┌──

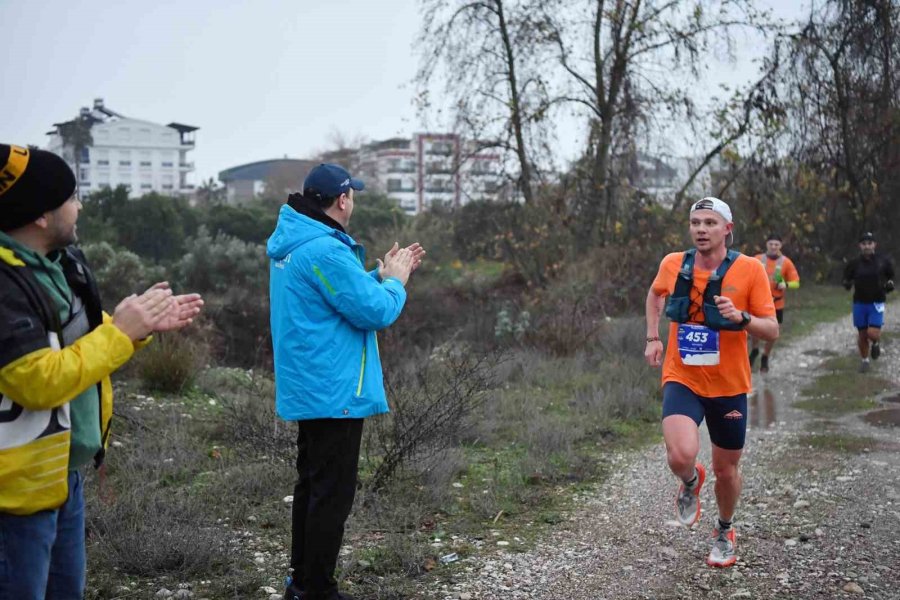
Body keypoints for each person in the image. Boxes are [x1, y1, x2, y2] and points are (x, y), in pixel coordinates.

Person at [0, 144, 204, 599]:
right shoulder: (5, 282)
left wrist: (135, 328)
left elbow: (76, 336)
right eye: (72, 198)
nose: (80, 206)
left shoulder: (58, 263)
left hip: (60, 472)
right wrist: (119, 336)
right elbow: (36, 379)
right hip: (13, 494)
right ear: (40, 215)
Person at [267, 163, 425, 600]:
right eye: (351, 194)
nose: (352, 199)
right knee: (331, 497)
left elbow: (337, 296)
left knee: (312, 487)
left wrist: (377, 277)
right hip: (333, 391)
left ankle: (301, 583)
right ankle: (317, 588)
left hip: (310, 387)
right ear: (342, 200)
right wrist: (396, 282)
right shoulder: (325, 251)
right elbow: (376, 312)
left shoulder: (297, 243)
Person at [644, 197, 778, 568]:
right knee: (680, 455)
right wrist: (653, 337)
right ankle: (689, 481)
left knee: (726, 470)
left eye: (710, 223)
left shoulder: (750, 270)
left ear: (727, 230)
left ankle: (724, 529)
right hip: (682, 376)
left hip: (729, 384)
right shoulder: (673, 263)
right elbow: (655, 295)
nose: (701, 229)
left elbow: (772, 329)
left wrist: (743, 317)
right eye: (696, 222)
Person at [842, 232, 894, 373]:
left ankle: (876, 343)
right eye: (864, 244)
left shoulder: (883, 261)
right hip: (859, 302)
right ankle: (865, 361)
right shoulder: (854, 263)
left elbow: (891, 276)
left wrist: (889, 284)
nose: (867, 246)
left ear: (874, 245)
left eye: (869, 243)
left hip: (877, 301)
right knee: (862, 335)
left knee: (872, 333)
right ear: (860, 246)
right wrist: (846, 284)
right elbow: (846, 278)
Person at [748, 233, 799, 373]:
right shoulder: (757, 259)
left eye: (776, 244)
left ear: (780, 246)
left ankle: (766, 356)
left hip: (776, 303)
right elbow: (746, 274)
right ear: (767, 245)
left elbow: (796, 282)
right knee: (755, 330)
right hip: (757, 302)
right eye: (771, 244)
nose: (773, 247)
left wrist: (786, 285)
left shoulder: (785, 262)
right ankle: (754, 350)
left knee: (773, 333)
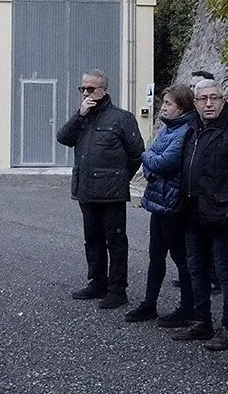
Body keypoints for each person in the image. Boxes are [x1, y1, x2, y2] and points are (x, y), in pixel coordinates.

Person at [57, 69, 145, 309]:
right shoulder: (82, 117)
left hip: (111, 192)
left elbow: (136, 154)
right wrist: (79, 114)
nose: (86, 93)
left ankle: (118, 289)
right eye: (83, 89)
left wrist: (117, 176)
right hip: (85, 188)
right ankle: (97, 282)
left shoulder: (121, 118)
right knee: (92, 239)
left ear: (104, 90)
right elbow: (62, 137)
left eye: (91, 89)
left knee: (115, 241)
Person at [173, 78, 228, 351]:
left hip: (222, 215)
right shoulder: (192, 128)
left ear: (223, 100)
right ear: (195, 103)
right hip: (193, 212)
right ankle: (202, 321)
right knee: (196, 270)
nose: (209, 103)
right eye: (203, 98)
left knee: (226, 274)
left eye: (214, 98)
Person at [126, 84, 196, 327]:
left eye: (168, 104)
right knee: (156, 255)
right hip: (158, 201)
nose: (163, 108)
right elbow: (152, 161)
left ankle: (188, 308)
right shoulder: (169, 129)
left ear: (182, 107)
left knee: (181, 258)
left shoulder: (186, 131)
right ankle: (149, 303)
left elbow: (162, 161)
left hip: (173, 203)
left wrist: (149, 159)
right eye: (163, 103)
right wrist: (151, 161)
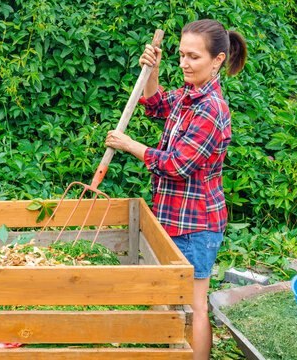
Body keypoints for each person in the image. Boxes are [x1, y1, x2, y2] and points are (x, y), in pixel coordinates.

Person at [105, 19, 247, 360]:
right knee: (166, 295)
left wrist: (130, 145)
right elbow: (154, 104)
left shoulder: (211, 109)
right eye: (181, 55)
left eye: (193, 57)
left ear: (216, 61)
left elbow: (177, 166)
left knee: (195, 305)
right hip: (171, 215)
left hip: (197, 225)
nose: (184, 63)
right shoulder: (188, 96)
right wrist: (151, 71)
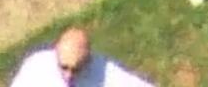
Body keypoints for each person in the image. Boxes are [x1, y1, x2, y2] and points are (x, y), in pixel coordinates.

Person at [8, 27, 155, 86]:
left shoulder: (103, 70)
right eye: (64, 67)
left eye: (76, 69)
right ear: (56, 52)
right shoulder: (36, 66)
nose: (69, 75)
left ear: (88, 60)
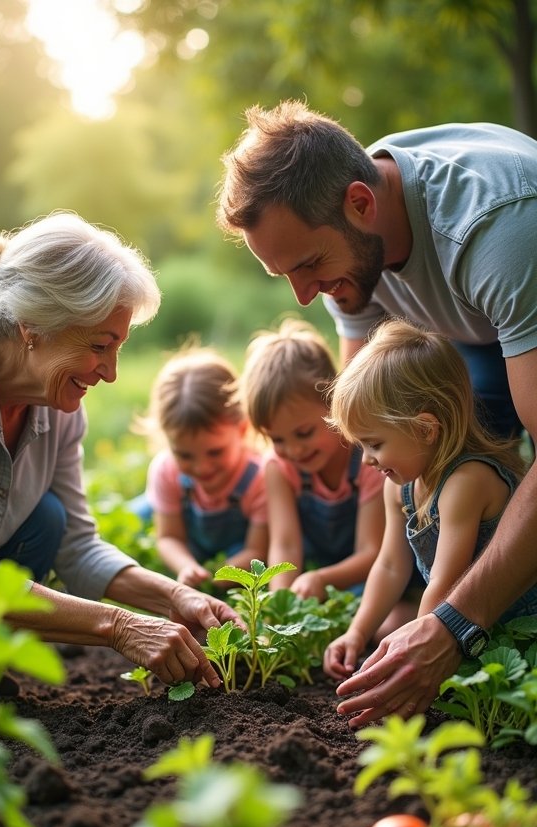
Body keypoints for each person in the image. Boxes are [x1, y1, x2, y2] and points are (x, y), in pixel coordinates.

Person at [217, 100, 537, 727]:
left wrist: (449, 627)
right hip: (475, 331)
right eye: (283, 274)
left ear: (362, 203)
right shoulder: (349, 238)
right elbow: (363, 418)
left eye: (308, 265)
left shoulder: (494, 229)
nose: (304, 295)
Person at [0, 211, 240, 690]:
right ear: (32, 326)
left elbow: (75, 548)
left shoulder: (57, 405)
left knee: (49, 521)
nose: (111, 372)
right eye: (101, 346)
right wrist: (120, 626)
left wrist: (172, 598)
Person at [323, 318, 537, 689]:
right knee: (388, 626)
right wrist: (356, 633)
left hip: (515, 625)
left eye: (374, 444)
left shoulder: (466, 482)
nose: (366, 461)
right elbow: (390, 566)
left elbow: (443, 581)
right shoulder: (402, 486)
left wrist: (411, 659)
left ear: (425, 428)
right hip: (466, 626)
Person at [241, 318, 414, 637]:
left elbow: (371, 552)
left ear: (333, 403)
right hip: (318, 580)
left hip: (368, 578)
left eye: (303, 433)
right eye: (276, 439)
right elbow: (285, 544)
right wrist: (280, 603)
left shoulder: (367, 461)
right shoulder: (278, 467)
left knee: (387, 626)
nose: (292, 450)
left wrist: (322, 580)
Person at [134, 345, 268, 588]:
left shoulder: (259, 477)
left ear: (242, 429)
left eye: (215, 452)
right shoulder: (167, 469)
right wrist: (186, 567)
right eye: (184, 455)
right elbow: (169, 537)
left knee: (243, 554)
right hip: (188, 537)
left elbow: (257, 549)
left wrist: (214, 578)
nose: (202, 467)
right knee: (135, 517)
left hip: (234, 550)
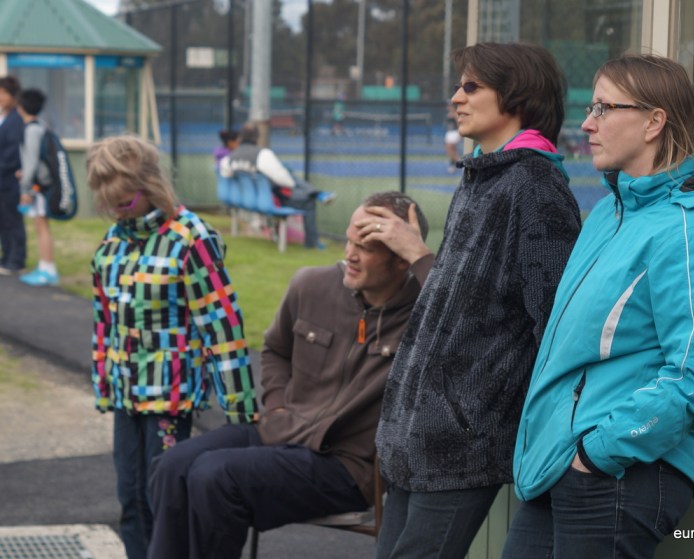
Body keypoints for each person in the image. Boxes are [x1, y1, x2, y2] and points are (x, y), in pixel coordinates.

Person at [504, 53, 694, 559]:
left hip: (616, 472)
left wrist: (598, 453)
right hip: (562, 464)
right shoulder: (610, 210)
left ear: (654, 121)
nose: (587, 122)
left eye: (605, 107)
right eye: (591, 106)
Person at [373, 42, 582, 559]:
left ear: (516, 97)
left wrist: (472, 412)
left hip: (461, 443)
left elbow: (555, 327)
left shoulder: (536, 186)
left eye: (471, 87)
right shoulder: (482, 177)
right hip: (416, 437)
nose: (455, 98)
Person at [146, 191, 434, 559]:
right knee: (171, 466)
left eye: (366, 247)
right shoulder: (311, 285)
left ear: (399, 260)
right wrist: (278, 406)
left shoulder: (427, 314)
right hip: (280, 434)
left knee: (214, 475)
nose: (349, 254)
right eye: (348, 239)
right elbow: (276, 351)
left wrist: (421, 256)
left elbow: (465, 322)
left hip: (344, 465)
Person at [86, 135, 258, 559]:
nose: (116, 213)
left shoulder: (190, 238)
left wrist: (241, 414)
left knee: (162, 502)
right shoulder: (112, 244)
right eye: (109, 205)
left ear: (150, 186)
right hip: (126, 396)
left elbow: (223, 325)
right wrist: (104, 384)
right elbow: (104, 323)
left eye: (124, 203)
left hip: (169, 400)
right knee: (130, 501)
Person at [219, 121, 336, 249]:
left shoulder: (229, 159)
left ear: (240, 137)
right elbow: (286, 181)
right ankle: (312, 241)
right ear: (257, 137)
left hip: (244, 200)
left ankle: (317, 193)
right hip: (268, 201)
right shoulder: (263, 154)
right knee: (307, 200)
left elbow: (227, 177)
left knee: (287, 176)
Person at [16, 89, 58, 286]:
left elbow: (31, 163)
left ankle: (48, 269)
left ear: (21, 107)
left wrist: (26, 190)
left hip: (38, 187)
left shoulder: (31, 129)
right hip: (41, 185)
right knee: (41, 226)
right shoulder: (41, 125)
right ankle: (44, 267)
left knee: (42, 227)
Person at [0, 76, 26, 276]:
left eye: (3, 93)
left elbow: (12, 153)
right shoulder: (5, 117)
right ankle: (7, 256)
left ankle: (16, 260)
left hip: (10, 179)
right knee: (3, 220)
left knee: (12, 220)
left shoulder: (17, 120)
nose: (0, 97)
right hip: (3, 179)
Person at [443, 103, 461, 173]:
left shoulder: (455, 114)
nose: (449, 107)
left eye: (450, 106)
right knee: (451, 150)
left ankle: (461, 163)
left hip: (454, 133)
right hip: (449, 133)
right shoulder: (448, 114)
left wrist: (460, 133)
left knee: (450, 150)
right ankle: (453, 165)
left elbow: (458, 124)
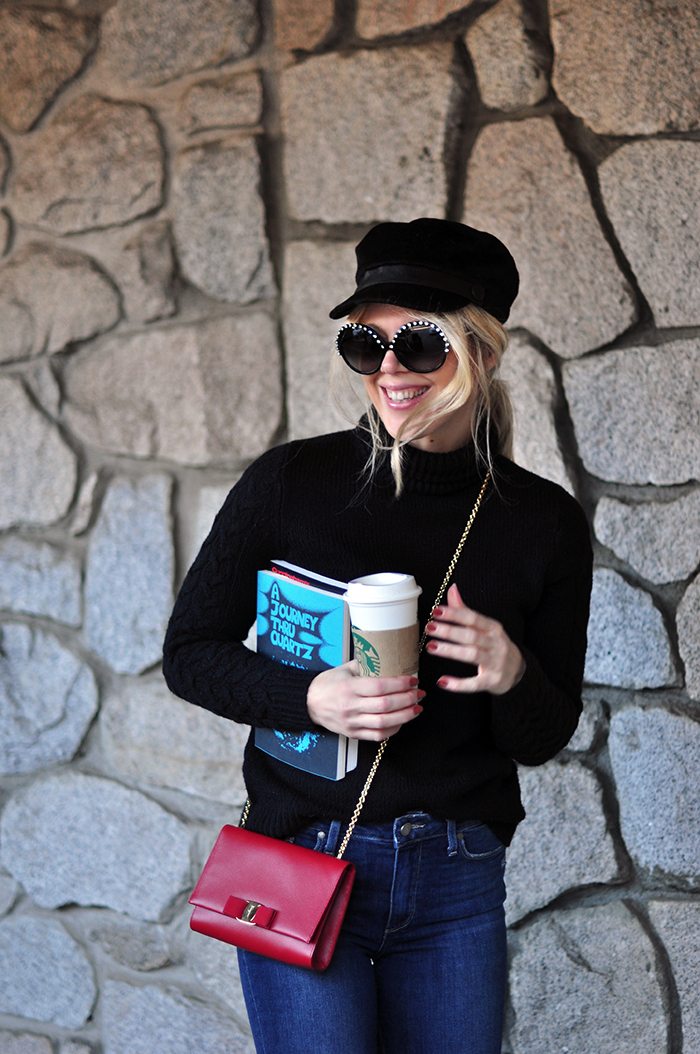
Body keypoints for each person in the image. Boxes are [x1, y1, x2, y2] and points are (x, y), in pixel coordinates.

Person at [163, 218, 593, 1054]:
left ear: (483, 352)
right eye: (367, 344)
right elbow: (190, 654)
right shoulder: (291, 483)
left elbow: (545, 736)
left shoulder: (543, 523)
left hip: (457, 880)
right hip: (305, 857)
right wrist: (311, 696)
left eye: (420, 345)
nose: (390, 369)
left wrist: (511, 672)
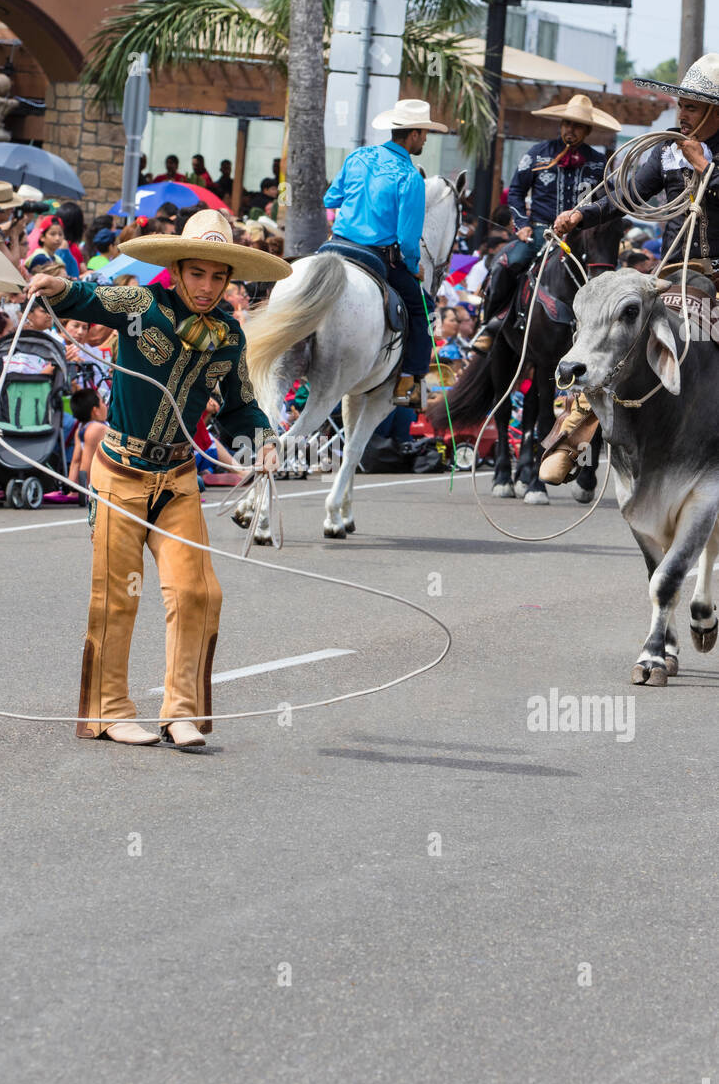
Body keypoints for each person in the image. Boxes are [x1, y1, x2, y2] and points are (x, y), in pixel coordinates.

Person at [25, 209, 290, 750]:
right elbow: (86, 298)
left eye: (220, 277)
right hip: (120, 473)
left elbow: (239, 408)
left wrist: (261, 442)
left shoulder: (230, 337)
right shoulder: (140, 304)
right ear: (176, 269)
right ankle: (107, 712)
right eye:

└──

◆ About this exercise: This exercise asks for an exact copy of the lines from the first one in the data through the line that contains "right hip: (13, 494)", pictures excluded.

◆ Written reply:
Body keypoints for each person in the image. Boxes are [x1, y1, x2, y2] and points are (x, y), in pixel coordinates.

Person at [0, 144, 204, 599]:
right shoulder: (5, 282)
left wrist: (135, 328)
left elbow: (76, 336)
right eye: (72, 198)
nose: (80, 206)
left shoulder: (58, 263)
left hip: (60, 472)
right wrist: (119, 336)
right elbow: (36, 379)
right hip: (13, 494)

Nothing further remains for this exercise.